Written instruction –
Write out the passage below on the entry-level career ladder word for word, between "A brand-new report" and "roles with AI.", inclusive.

* START Provided passage *

Is the entry-level career ladder disappearing?



If you're in Gen Z (or know someone trying to break into the workforce), the job market just got a lot more complicated.

A brand-new report from the Graduate Management Admission Council (GMAC) just dropped, and the numbers are a massive reality check:

  • 📉 1 in 3 employers admit they are actively replacing entry-level roles with AI.

  • 💻 Tech and Manufacturing are getting hit the hardest, with 40% of tech recruiters saying junior roles are being automated.

  • 🎓 The MBA "Escape Hatch" is shrinking. Median starting salaries for MBAs are expected to dip from $125k to $120k this year, and only 13% of companies hired more MBA grads last year than the year before.

The silver lining? CEOs from major companies (like IBM and AWS) say they still want young talent—but the job description has officially changed.

Employers aren't looking for people to do routine coding or data processing anymore (AI handles that). They are raising the bar. They want young professionals who bring human skills—like complex problem-solving, strategic communication, and adaptability—plus the technical fluency to leverage AI tools effectively.

* END Provided passage *
* START Extracted material *

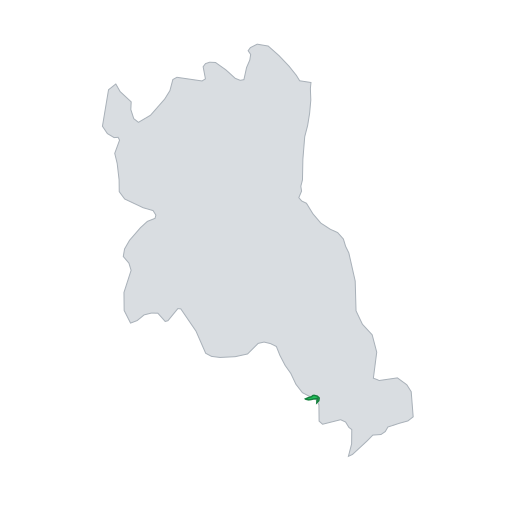 Zavrc highlighted on a map of Slovenia, rotated 83°
{"feature_id": "SVN-1050", "entity_name": "Zavrc", "entity_type": "Municipality", "adm_level": 1, "iso_a3": "SVN", "parent_name": "Slovenia", "parent_adm1": "", "projection": "orthographic", "projection_center": [16.053, 46.352], "detail": "fine", "context": "in_parent", "style": "filled", "palette": "green", "viewbox_px": 512, "rotation_deg": 83, "n_neighbors": 0, "source": "natural_earth", "source_scale": "10m", "svg_char_len": 1988}
<svg xmlns="http://www.w3.org/2000/svg" viewBox="0 0 512 512"><g transform="rotate(83 256 256)"><path d="M466.1,188.7L454.2,184.0L440.0,182.1L437.4,184.7L431.7,187.3L428.8,192.0L431.1,210.4L427.6,213.5L411.4,211.7L406.1,213.8L397.3,226.6L388.2,232.0L376.7,235.8L368.2,240.4L357.5,244.4L348.3,246.8L344.7,252.3L342.4,258.5L343.0,264.5L352.2,276.3L353.4,288.9L352.3,304.2L350.2,312.4L346.4,317.8L323.3,324.7L299.3,337.1L298.7,340.0L309.5,351.3L309.9,354.1L300.8,360.4L299.9,366.8L300.8,374.2L305.6,381.8L307.3,388.7L294.0,393.5L276.1,391.5L255.0,381.7L247.6,383.0L240.3,387.8L233.0,385.6L225.0,379.6L213.8,367.2L208.4,359.6L206.3,351.6L203.2,350.4L198.4,352.6L194.3,362.2L183.4,379.4L175.5,383.9L163.8,382.6L147.2,382.5L136.9,383.7L124.4,377.3L121.4,378.4L121.2,382.4L116.4,388.6L108.5,392.6L73.0,382.1L68.2,374.2L76.3,370.8L87.8,361.1L95.4,362.4L104.8,360.6L109.0,356.4L103.4,343.5L89.1,327.5L81.4,321.3L70.7,317.0L69.0,312.7L75.7,288.2L74.0,284.6L61.7,285.4L58.9,282.7L58.0,278.4L59.0,272.6L67.6,263.2L77.1,255.0L79.7,250.3L79.5,246.5L67.8,242.4L60.8,238.3L55.3,236.7L51.3,238.8L48.5,236.2L45.9,229.0L49.1,218.3L60.0,208.7L71.6,200.1L81.7,193.9L87.4,191.3L90.5,180.3L96.3,181.6L107.9,182.6L120.9,185.4L132.9,188.9L143.5,193.1L165.8,197.7L186.1,200.6L192.2,203.0L197.2,202.9L203.3,206.4L207.0,203.9L209.8,199.5L221.0,194.4L231.3,187.6L238.6,178.9L242.7,172.1L249.8,167.2L257.3,165.9L264.2,163.5L293.0,160.6L322.6,163.4L336.7,158.7L348.4,150.3L365.4,148.0L366.2,147.9L391.6,154.4L393.5,150.7L394.6,149.0L394.2,130.5L402.2,122.0L409.6,118.5L434.8,119.6L438.2,125.3L439.5,134.1L441.8,145.9L446.0,149.1L448.4,153.7L448.0,161.9L452.9,168.0L464.7,184.4L466.1,188.7Z" fill="#d9dde1" stroke="#a8b0b8" stroke-width="1"/><path d="M409.0,213.5L404.9,212.6L404.9,216.1L405.2,218.9L405.2,221.4L404.2,224.1L403.9,224.4L402.9,221.0L402.6,218.8L402.3,217.7L401.8,217.2L401.4,216.4L401.4,215.2L402.6,212.2L404.6,210.6L407.3,211.3L409.0,213.5Z" fill="#22c55e" stroke="#15803d" stroke-width="1.5"/></g></svg>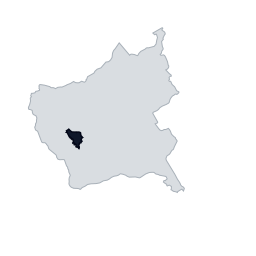 Basoko, Orientale, Democratic Republic of the Congo (highlighted), rotated 239°
{"feature_id": "63176286B83726148102259", "entity_name": "Basoko", "entity_type": "district", "adm_level": 2, "iso_a3": "COD", "parent_name": "Democratic Republic of the Congo", "parent_adm1": "Orientale", "projection": "orthographic", "projection_center": [23.828, 1.677], "detail": "fine", "context": "in_parent", "style": "filled", "palette": "ink", "viewbox_px": 256, "rotation_deg": 239, "n_neighbors": 0, "source": "geoboundaries", "source_scale": "gbopen_adm2", "svg_char_len": 6379}
<svg xmlns="http://www.w3.org/2000/svg" viewBox="0 0 256 256"><g transform="rotate(239 128 128)"><path d="M205.5,164.3L189.5,166.9L189.8,167.8L189.7,168.7L189.2,169.5L187.6,171.4L185.2,173.2L185.1,173.7L186.3,175.7L187.1,178.4L186.8,183.3L187.1,184.6L187.0,185.6L186.2,186.7L184.5,192.5L185.5,195.3L188.6,198.0L190.4,199.9L193.5,200.6L194.0,200.5L194.2,198.9L196.6,198.2L196.4,208.5L196.2,209.1L195.8,209.2L195.2,208.9L195.0,207.9L194.4,207.5L191.4,208.8L190.6,208.7L189.8,208.5L189.2,208.0L189.0,207.2L187.0,204.2L185.9,204.0L184.8,201.3L180.1,199.4L178.3,199.2L177.4,198.6L176.5,196.5L174.9,195.1L174.6,193.6L174.2,193.4L173.3,193.7L172.4,196.1L171.3,196.7L169.4,196.7L164.5,196.0L161.1,194.8L160.1,194.9L158.8,193.8L158.2,191.9L158.5,190.5L158.3,190.3L152.9,191.5L151.7,192.2L150.4,192.0L150.1,191.6L150.6,190.7L150.3,189.6L150.0,189.1L148.4,188.7L147.9,187.5L146.9,187.4L146.6,187.5L146.4,188.3L145.8,188.6L142.6,188.2L139.3,189.2L134.9,188.9L132.8,190.2L132.4,190.1L132.0,189.5L131.6,187.6L131.8,187.0L132.4,186.6L132.7,185.8L132.4,183.8L132.6,183.3L132.4,182.1L131.7,180.3L130.8,178.7L128.7,176.4L128.4,175.4L128.5,172.8L129.1,168.7L129.0,165.7L128.2,163.7L128.0,161.6L128.5,157.7L128.0,156.8L117.8,156.5L117.4,156.2L117.2,155.7L117.6,153.4L111.5,154.0L109.6,154.4L108.5,155.3L108.1,156.5L108.1,158.2L107.2,159.7L106.9,162.4L105.2,162.7L103.5,162.7L100.2,162.1L97.0,162.9L95.5,163.6L94.6,163.3L91.8,163.5L91.4,163.3L88.0,158.0L86.5,156.2L86.2,155.4L86.3,154.5L85.9,153.4L84.4,150.7L84.1,149.4L84.1,147.4L83.9,146.8L82.5,145.0L81.6,144.5L80.6,144.2L64.1,144.3L58.7,144.0L54.7,144.2L52.7,144.0L52.1,143.8L50.3,144.1L49.4,144.8L48.0,145.2L47.1,145.1L45.4,143.1L47.7,142.7L47.9,142.5L47.9,137.8L47.3,137.1L48.5,136.3L50.5,134.2L52.4,133.5L52.7,133.1L53.1,133.1L53.8,134.0L55.5,135.1L57.6,134.1L57.8,133.9L58.1,131.8L58.6,131.6L59.5,132.1L60.0,132.1L60.9,131.5L63.5,130.5L64.4,131.8L63.6,133.0L64.0,133.8L64.1,135.1L64.5,135.4L66.6,135.6L67.2,135.3L71.4,130.6L72.5,130.1L74.2,128.2L76.6,127.4L77.6,125.9L78.9,123.3L79.5,119.5L79.2,113.0L79.4,112.1L82.2,109.2L85.2,103.8L87.1,102.4L88.6,101.8L90.9,99.9L92.7,97.9L92.5,95.5L92.9,93.6L93.9,91.1L94.2,88.4L93.9,85.6L94.0,83.4L95.4,79.7L95.5,75.5L96.8,72.0L99.2,67.6L100.4,64.3L100.2,61.0L100.5,58.6L100.4,57.2L99.9,55.9L100.2,55.2L101.1,54.8L102.2,53.6L104.3,50.4L106.5,48.8L108.1,48.4L109.7,48.4L110.7,48.7L112.4,50.0L114.4,51.0L115.8,52.2L117.2,54.2L120.7,54.6L122.2,55.3L123.1,55.6L123.4,55.4L124.1,55.5L125.8,56.1L127.1,55.8L133.5,57.1L134.2,56.4L136.0,53.1L137.3,51.9L139.5,51.8L141.2,52.4L142.2,52.4L150.0,49.6L151.0,49.4L153.9,50.1L155.8,49.7L156.5,49.8L158.1,49.3L159.4,47.3L160.5,46.8L171.8,48.9L173.5,47.9L174.3,47.8L176.8,48.5L177.6,49.8L179.1,50.8L180.2,52.6L181.9,53.6L182.8,54.5L183.7,55.1L185.8,55.4L188.4,53.8L190.2,53.9L192.1,54.8L192.7,54.8L194.1,53.8L194.8,52.8L195.5,52.6L196.6,53.0L197.5,54.0L198.3,55.3L201.2,58.3L203.9,59.6L204.6,61.4L205.5,61.2L206.0,61.4L206.8,62.6L207.3,62.8L207.4,63.3L206.7,64.4L206.1,66.5L206.9,67.8L206.2,69.7L205.9,71.6L206.7,72.1L207.9,72.1L208.9,73.1L209.8,73.2L210.6,74.3L210.4,75.2L207.8,78.4L203.7,82.3L202.4,82.7L201.7,83.5L201.2,84.6L200.0,85.6L199.1,86.0L199.0,88.8L197.7,91.7L197.1,92.3L196.4,97.0L196.5,97.8L195.8,101.7L195.9,105.3L193.9,106.4L192.6,108.2L192.0,109.4L192.0,112.3L189.8,114.1L189.6,114.5L190.2,116.6L191.0,116.9L191.0,117.6L192.8,119.8L192.6,126.6L192.7,127.3L193.7,128.9L194.3,131.9L193.5,135.8L195.9,143.0L194.8,145.6L195.3,148.1L196.7,150.7L200.1,153.3L201.0,154.4L201.9,155.8L202.6,158.0L205.5,164.3Z" fill="#d9dde1" stroke="#a8b0b8" stroke-width="1"/><path d="M143.5,72.3L143.4,72.6L143.4,72.9L143.6,74.0L143.3,74.0L143.2,74.1L142.9,74.1L142.7,74.1L142.5,73.9L142.4,73.9L142.2,73.8L142.2,73.7L141.9,73.6L141.7,73.5L141.7,73.4L141.4,73.3L141.2,73.5L141.3,73.8L141.2,74.0L141.3,74.2L141.2,74.3L141.4,74.5L141.3,74.8L141.2,74.9L140.9,74.8L140.7,74.8L140.5,75.0L140.3,75.0L140.2,74.9L140.0,74.7L139.9,74.7L139.6,74.5L139.6,74.4L139.4,74.2L139.2,74.0L138.9,73.9L138.7,73.8L138.5,74.1L138.4,74.1L138.2,74.2L138.3,74.3L138.1,74.3L137.9,74.5L138.0,74.6L137.9,74.8L137.7,74.9L137.6,75.0L137.4,75.1L137.3,75.3L137.2,75.3L137.0,75.5L136.8,75.4L136.7,75.5L136.4,75.4L136.2,75.3L136.0,75.2L135.9,75.2L135.7,75.3L135.8,75.4L135.8,75.5L136.0,75.7L136.0,75.9L136.1,76.0L136.3,76.1L136.6,76.2L136.7,76.3L136.8,76.4L137.0,76.5L137.5,76.6L138.2,76.7L138.4,76.8L138.5,77.0L139.0,77.4L139.1,77.6L139.3,77.9L139.3,78.0L139.5,78.1L139.4,78.2L139.5,78.4L139.6,78.5L139.8,78.7L139.9,78.8L139.9,79.0L140.0,79.0L140.0,79.3L139.9,79.5L139.8,79.8L139.7,79.9L139.6,80.0L140.4,81.3L140.5,81.4L140.3,81.7L140.4,81.8L140.5,81.8L140.6,81.7L141.0,81.5L141.3,81.5L141.6,81.5L142.0,81.8L142.4,82.2L142.7,82.6L143.0,83.0L143.2,83.3L143.2,83.7L143.2,83.8L143.3,83.7L143.5,83.7L143.6,83.8L143.8,84.0L144.0,84.1L144.4,84.1L144.5,84.0L144.5,83.9L144.7,83.7L144.8,83.6L145.0,83.6L145.3,83.7L145.4,83.8L145.6,83.8L146.1,83.9L146.4,83.9L146.4,84.0L146.5,84.0L146.8,84.1L147.0,84.2L147.2,84.3L147.3,84.3L147.6,84.5L147.9,84.6L148.1,84.7L148.4,84.7L148.5,84.8L148.7,84.7L148.8,84.6L149.0,84.5L149.6,84.0L149.7,83.9L149.9,83.7L150.0,83.4L150.1,83.2L150.3,82.8L150.3,82.7L150.5,82.6L150.9,82.0L151.1,81.7L150.9,81.5L150.8,81.4L151.1,81.2L151.5,80.9L151.9,80.4L152.0,80.0L152.1,79.8L152.1,79.7L152.3,79.5L152.6,79.2L152.8,78.9L153.0,78.6L153.2,78.2L153.4,78.0L153.6,77.9L153.9,77.7L154.1,77.6L154.4,77.5L155.1,77.2L155.6,77.1L156.0,76.9L156.6,76.8L156.8,76.8L156.9,76.7L157.3,76.7L157.5,76.5L157.4,76.4L157.3,74.3L157.3,74.2L157.3,73.9L157.2,73.9L156.9,73.9L156.7,73.8L156.7,73.7L156.4,73.5L156.2,73.4L156.2,73.5L156.1,73.4L156.0,73.5L155.9,73.5L155.9,73.4L155.8,73.5L155.7,73.5L155.7,73.4L155.6,73.5L155.5,73.4L155.4,73.4L155.3,73.5L155.2,73.5L154.9,73.4L154.8,73.2L154.8,73.3L154.6,73.4L153.3,73.4L151.2,73.2L151.2,73.3L150.9,73.5L150.4,73.6L150.3,73.4L150.2,73.3L149.9,73.3L149.6,73.4L149.3,73.4L149.2,73.4L149.0,73.6L148.9,73.7L148.7,73.8L148.2,73.9L147.9,73.8L147.7,73.9L147.8,73.9L147.8,74.0L147.7,74.0L147.8,74.2L148.0,74.4L147.7,74.5L147.4,74.6L147.2,74.6L147.0,74.9L146.9,75.0L146.6,75.0L146.4,75.0L146.3,74.9L146.2,74.7L145.9,74.6L145.7,74.6L145.3,74.6L145.2,74.6L144.9,74.4L144.7,74.3L144.6,74.2L144.4,74.1L144.2,74.0L143.9,74.0L143.7,74.0L143.8,73.9L143.8,73.6L143.8,73.3L143.8,73.2L143.6,72.9L143.6,72.7L143.5,72.4L143.5,72.3Z" fill="#0f172a" stroke="#020617" stroke-width="1.5"/></g></svg>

* END Extracted material *

Solution to the problem –
A brand-new report from the Graduate Management Admission Council (GMAC) just dropped, and the numbers are a massive reality check:

  • 📉 1 in 3 employers admit they are actively replacing entry-level roles with AI.